Add submission record to DB

Now that we have finished pushing, let’s add the processed results to the DB.

# Add record to db
@task()
def submission_to_db(db_session, list_submission: list[Submission]):
    for sub in list_submission:
        record = LeetCodeTable(submission_id=sub.id, title_slug=sub.title_slug)
        db_session.add(record)

    db_session.commit()

# dag
    sub_to_db = submission_to_db(db_session, list_new_sub)

Whole DAG result

The entire DAG written in this way is as follows.

with DAG(
    dag_id="code_solution_parser",
    description="LeetCode에 제출한 Solution을 parsing하는 코드",
    default_args={
        "owner": "",
        "retries": 1,
        "retry_delay": timedelta(minutes=1),
    },
    params={
        "csrftoken": Param(
            "",
            type="string",
        ),
        "leetcode_session": Param(
            "",
            type="string",
        ),
        "repo_dir": Param("", type="string"),
    },
    start_date=datetime(2024, 1, 1, tzinfo=Timezone("Asia/Seoul")),
    schedule_interval="@weekly",
    tags=["programming"],
) as dag:
    db_url = os.path.join(Variable.get("DB_URL"), "codesite")
    engine = create_engine(db_url)
    PostgresSession = sessionmaker(bind=engine)
    db_session = PostgresSession()

    web_session = requests.Session()

    web_session = set_web_session_cookie(
        web_session, "", ""
    )

    list_sub = get_acsub(web_session)
    all_subs = get_all_sub(db_session)

    list_new_sub = check_already_copied(list_sub, all_subs)
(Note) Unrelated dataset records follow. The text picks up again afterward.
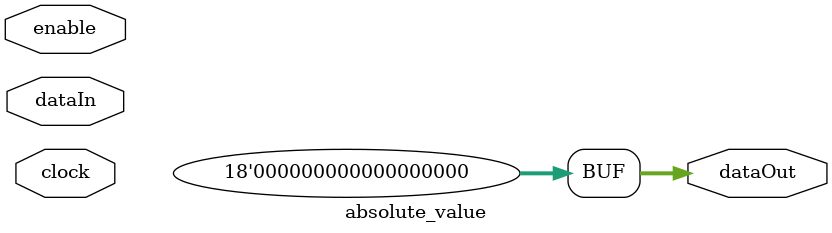
<source format=v>
module  absolute_value #(
	parameter DATA_WIDTH = 18
) (
	input clock,
	input enable,
	input signed [DATA_WIDTH - 1:0] dataIn,
	
	output reg signed [DATA_WIDTH - 1:0] dataOut
);


initial begin
	dataOut <= {(DATA_WIDTH){1'd0}};
end



always @ (posedge clock) begin
	if(enable) begin
	
	end
	else begin
	
	end

end


endmodule

</source>
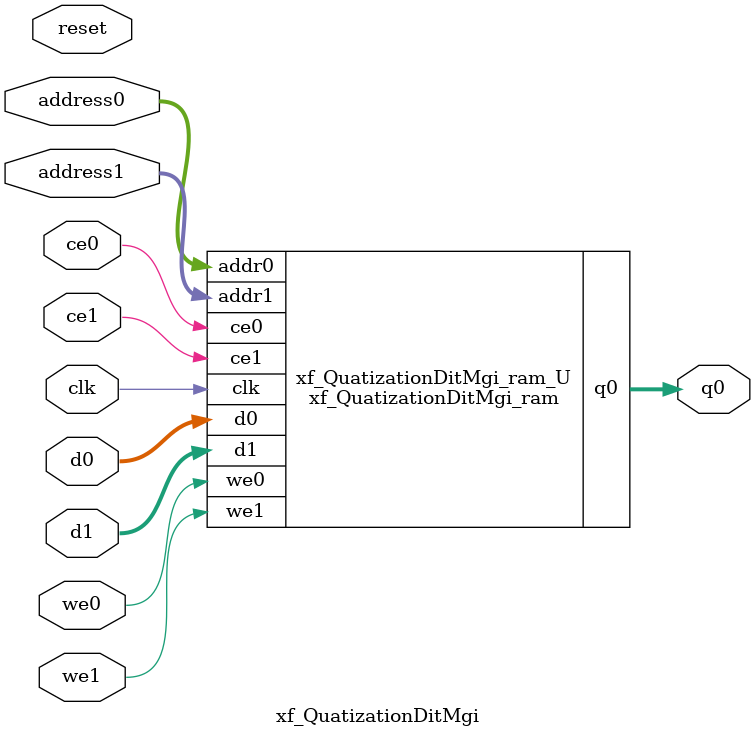
<source format=v>
`timescale 1 ns / 1 ps
module xf_QuatizationDitMgi_ram (addr0, ce0, d0, we0, q0, addr1, ce1, d1, we1,  clk);

parameter DWIDTH = 9;
parameter AWIDTH = 10;
parameter MEM_SIZE = 960;

input[AWIDTH-1:0] addr0;
input ce0;
input[DWIDTH-1:0] d0;
input we0;
output reg[DWIDTH-1:0] q0;
input[AWIDTH-1:0] addr1;
input ce1;
input[DWIDTH-1:0] d1;
input we1;
input clk;

(* ram_style = "block" *)reg [DWIDTH-1:0] ram[0:MEM_SIZE-1];




always @(posedge clk)  
begin 
    if (ce0) begin
        if (we0) 
            ram[addr0] <= d0; 
        q0 <= ram[addr0];
    end
end


always @(posedge clk)  
begin 
    if (ce1) begin
        if (we1) 
            ram[addr1] <= d1; 
    end
end


endmodule

`timescale 1 ns / 1 ps
module xf_QuatizationDitMgi(
    reset,
    clk,
    address0,
    ce0,
    we0,
    d0,
    q0,
    address1,
    ce1,
    we1,
    d1);

parameter DataWidth = 32'd9;
parameter AddressRange = 32'd960;
parameter AddressWidth = 32'd10;
input reset;
input clk;
input[AddressWidth - 1:0] address0;
input ce0;
input we0;
input[DataWidth - 1:0] d0;
output[DataWidth - 1:0] q0;
input[AddressWidth - 1:0] address1;
input ce1;
input we1;
input[DataWidth - 1:0] d1;



xf_QuatizationDitMgi_ram xf_QuatizationDitMgi_ram_U(
    .clk( clk ),
    .addr0( address0 ),
    .ce0( ce0 ),
    .we0( we0 ),
    .d0( d0 ),
    .q0( q0 ),
    .addr1( address1 ),
    .ce1( ce1 ),
    .we1( we1 ),
    .d1( d1 ));

endmodule


</source>
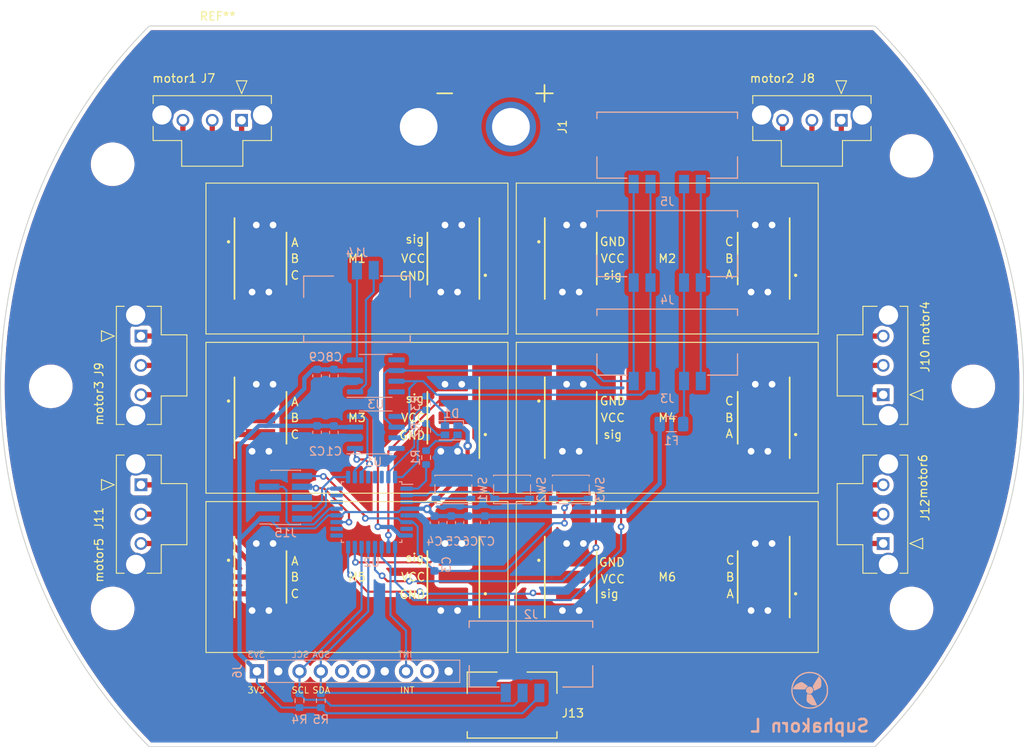
<source format=kicad_pcb>
(kicad_pcb (version 20211014) (generator pcbnew)

  (general
    (thickness 1.6)
  )

  (paper "A4")
  (layers
    (0 "F.Cu" signal)
    (31 "B.Cu" signal)
    (32 "B.Adhes" user "B.Adhesive")
    (33 "F.Adhes" user "F.Adhesive")
    (34 "B.Paste" user)
    (35 "F.Paste" user)
    (36 "B.SilkS" user "B.Silkscreen")
    (37 "F.SilkS" user "F.Silkscreen")
    (38 "B.Mask" user)
    (39 "F.Mask" user)
    (40 "Dwgs.User" user "User.Drawings")
    (41 "Cmts.User" user "User.Comments")
    (42 "Eco1.User" user "User.Eco1")
    (43 "Eco2.User" user "User.Eco2")
    (44 "Edge.Cuts" user)
    (45 "Margin" user)
    (46 "B.CrtYd" user "B.Courtyard")
    (47 "F.CrtYd" user "F.Courtyard")
    (48 "B.Fab" user)
    (49 "F.Fab" user)
    (50 "User.1" user)
    (51 "User.2" user)
    (52 "User.3" user)
    (53 "User.4" user)
    (54 "User.5" user)
    (55 "User.6" user)
    (56 "User.7" user)
    (57 "User.8" user)
    (58 "User.9" user)
  )

  (setup
    (stackup
      (layer "F.SilkS" (type "Top Silk Screen"))
      (layer "F.Paste" (type "Top Solder Paste"))
      (layer "F.Mask" (type "Top Solder Mask") (thickness 0.01))
      (layer "F.Cu" (type "copper") (thickness 0.035))
      (layer "dielectric 1" (type "core") (thickness 1.51) (material "FR4") (epsilon_r 4.5) (loss_tangent 0.02))
      (layer "B.Cu" (type "copper") (thickness 0.035))
      (layer "B.Mask" (type "Bottom Solder Mask") (thickness 0.01))
      (layer "B.Paste" (type "Bottom Solder Paste"))
      (layer "B.SilkS" (type "Bottom Silk Screen"))
      (copper_finish "None")
      (dielectric_constraints no)
    )
    (pad_to_mask_clearance 0)
    (pcbplotparams
      (layerselection 0x00010fc_ffffffff)
      (disableapertmacros false)
      (usegerberextensions false)
      (usegerberattributes true)
      (usegerberadvancedattributes true)
      (creategerberjobfile true)
      (svguseinch false)
      (svgprecision 6)
      (excludeedgelayer true)
      (plotframeref false)
      (viasonmask false)
      (mode 1)
      (useauxorigin false)
      (hpglpennumber 1)
      (hpglpenspeed 20)
      (hpglpendiameter 15.000000)
      (dxfpolygonmode true)
      (dxfimperialunits true)
      (dxfusepcbnewfont true)
      (psnegative false)
      (psa4output false)
      (plotreference true)
      (plotvalue true)
      (plotinvisibletext false)
      (sketchpadsonfab false)
      (subtractmaskfromsilk false)
      (outputformat 1)
      (mirror false)
      (drillshape 1)
      (scaleselection 1)
      (outputdirectory "")
    )
  )

  (net 0 "")
  (net 1 "+3V3")
  (net 2 "GND")
  (net 3 "/RST")
  (net 4 "Net-(D1-Pad2)")
  (net 5 "Net-(D1-Pad3)")
  (net 6 "Net-(D1-Pad4)")
  (net 7 "Net-(F1-Pad2)")
  (net 8 "+BATT")
  (net 9 "/SDA")
  (net 10 "/SCL")
  (net 11 "/CANL")
  (net 12 "/CANH")
  (net 13 "Net-(J3-Pad1)")
  (net 14 "/EDA")
  (net 15 "/ECL")
  (net 16 "/INT")
  (net 17 "/NCS")
  (net 18 "Net-(J7-Pad1)")
  (net 19 "Net-(J7-Pad2)")
  (net 20 "Net-(J7-Pad3)")
  (net 21 "Net-(J8-Pad1)")
  (net 22 "Net-(J8-Pad2)")
  (net 23 "Net-(J8-Pad3)")
  (net 24 "Net-(J9-Pad1)")
  (net 25 "Net-(J9-Pad2)")
  (net 26 "Net-(J9-Pad3)")
  (net 27 "Net-(J10-Pad1)")
  (net 28 "Net-(J10-Pad2)")
  (net 29 "Net-(J10-Pad3)")
  (net 30 "Net-(J11-Pad1)")
  (net 31 "Net-(J11-Pad2)")
  (net 32 "Net-(J11-Pad3)")
  (net 33 "Net-(J12-Pad1)")
  (net 34 "Net-(J12-Pad2)")
  (net 35 "Net-(J12-Pad3)")
  (net 36 "/Jetson_CAN_TX")
  (net 37 "/Jetson_CAN_RX")
  (net 38 "/NOGGIN/SWDIO")
  (net 39 "/NOGGIN/SWCLK")
  (net 40 "unconnected-(J15-Pad6)")
  (net 41 "/NOGGIN/RX")
  (net 42 "/NOGGIN/TX")
  (net 43 "/LED_B")
  (net 44 "/LED_G")
  (net 45 "/LED_R")
  (net 46 "/DBG2")
  (net 47 "/DBG1")
  (net 48 "/CAN_TX")
  (net 49 "/CAN_RX")
  (net 50 "unconnected-(U1-Pad5)")
  (net 51 "unconnected-(U1-Pad8)")
  (net 52 "/NOGGIN/PA0")
  (net 53 "/MOTOR1")
  (net 54 "/MOTOR2")
  (net 55 "/MOTOR3")
  (net 56 "/MOTOR4")
  (net 57 "/MOTOR5")
  (net 58 "/MOTOR6")
  (net 59 "/NOGGIN/PB15")
  (net 60 "/NOGGIN/PA8")
  (net 61 "/NOGGIN/PA11")
  (net 62 "/NOGGIN/PA12")
  (net 63 "/NOGGIN/PD2")
  (net 64 "/NOGGIN/PD3")
  (net 65 "/NOGGIN/PB6")
  (net 66 "unconnected-(U3-Pad5)")
  (net 67 "unconnected-(U3-Pad8)")

  (footprint "urbparts:ESCB_mate" (layer "F.Cu") (at 168.5 122.75 180))

  (footprint "urbparts:ESCB_mate" (layer "F.Cu") (at 131.5 122.75))

  (footprint "extraparts:Molex_UltraFit_Vert_3pin" (layer "F.Cu") (at 194.25 101 90))

  (footprint "extraparts:Molex_UltraFit_Vert_3pin" (layer "F.Cu") (at 189.25 68.25 180))

  (footprint "urbparts:disk_edgecut" (layer "F.Cu") (at 150 100))

  (footprint "extraparts:Molex_UltraFit_Vert_3pin" (layer "F.Cu") (at 117.75 68.25 180))

  (footprint "urbparts:Conn_XT90" (layer "F.Cu") (at 149.8625 69.0375 90))

  (footprint "urbparts:ESCB_mate" (layer "F.Cu") (at 131.5 103.75))

  (footprint "urbparts:ESCB_mate" (layer "F.Cu") (at 168.5 84.75 180))

  (footprint "extraparts:Molex_DuraClik_Vert_2pin" (layer "F.Cu") (at 150 141.965))

  (footprint "extraparts:Molex_UltraFit_Vert_3pin" (layer "F.Cu") (at 105.746499 94 -90))

  (footprint "extraparts:Molex_UltraFit_Vert_3pin" (layer "F.Cu") (at 194.246498 118.75 90))

  (footprint "urbparts:ESCB_mate" (layer "F.Cu") (at 168.5 103.75 180))

  (footprint "urbparts:ESCB_mate" (layer "F.Cu") (at 131.5 84.75))

  (footprint "extraparts:Molex_UltraFit_Vert_3pin" (layer "F.Cu") (at 105.746498 111.75 -90))

  (footprint "Package_SO:SOIC-8_3.9x4.9mm_P1.27mm" (layer "B.Cu") (at 133.75 105.5))

  (footprint "Resistor_SMD:R_0603_1608Metric" (layer "B.Cu") (at 124.65 137.5 90))

  (footprint "Resistor_SMD:R_0603_1608Metric" (layer "B.Cu") (at 139.75 105.25 90))

  (footprint "Capacitor_SMD:C_0603_1608Metric" (layer "B.Cu") (at 146.75 116.25 -90))

  (footprint "LED_SMD:LED_Cree-PLCC4_2x2mm_CW" (layer "B.Cu") (at 142.75 105.25 180))

  (footprint "extraparts:Molex_DuraClik_Vert_5pin" (layer "B.Cu") (at 168.5 79.035))

  (footprint "extraparts:auv_logo" (layer "B.Cu") (at 185.5 136.25 180))

  (footprint "Connector_PinHeader_1.27mm:PinHeader_2x05_P1.27mm_Vertical_SMD" (layer "B.Cu") (at 123 113.25))

  (footprint "Resistor_SMD:R_0603_1608Metric" (layer "B.Cu") (at 139.75 102 90))

  (footprint "Fuse:Fuse_1206_3216Metric" (layer "B.Cu") (at 169 104.5))

  (footprint "Package_QFP:LQFP-32_7x7mm_P0.8mm" (layer "B.Cu") (at 133.25 115 180))

  (footprint "Capacitor_SMD:C_0603_1608Metric" (layer "B.Cu") (at 128.75 98.75 -90))

  (footprint "Button_Switch_SMD:SW_SPST_PTS810" (layer "B.Cu") (at 150 112.3))

  (footprint "extraparts:Molex_DuraClik_Vert_5pin" (layer "B.Cu") (at 168.5 67.285))

  (footprint "Connector_PinHeader_2.54mm:PinHeader_1x10_P2.54mm_Vertical" (layer "B.Cu") (at 119.575 134 -90))

  (footprint "Capacitor_SMD:C_0603_1608Metric" (layer "B.Cu") (at 126.75 98.75 -90))

  (footprint "Package_SO:SOIC-8_3.9x4.9mm_P1.27mm" (layer "B.Cu") (at 133.75 98.75))

  (footprint "Resistor_SMD:R_0603_1608Metric" (layer "B.Cu") (at 139.75 108.5 90))

  (footprint "Capacitor_SMD:C_0603_1608Metric" (layer "B.Cu")
    (tedit 5F68FEEE) (tstamp 93ed370a-3fb6-43f3-a785-1461db0f7c8a)
    (at 128.75 105.5 -90)
    (descr "Capacitor SMD 0603 (1608 Metric), square (rectangular) end terminal, IPC_7351 nominal, (Body size source: IPC-SM-782 page 76, https://www.pcb-3d.com/wordpress/wp-content
... [569774 chars truncated]
</source>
    code_test_url = Variable.get("CODE_REPO_URL")
    task_clone = git_clone(code_test_url, "")
    task_write = sub_to_repo(web_session, list_new_sub, "")
    task_push = git_push("")
    sub_to_db = submission_to_db(db_session, list_new_sub)

    leetcode_markdown = get_leetcode_root_readme(list_new_sub, all_subs, code_test_url)
    task_root = write_root_readme(leetcode_markdown, "")

    task_clone >> task_write >> task_push >> sub_to_db
    task_root >> task_push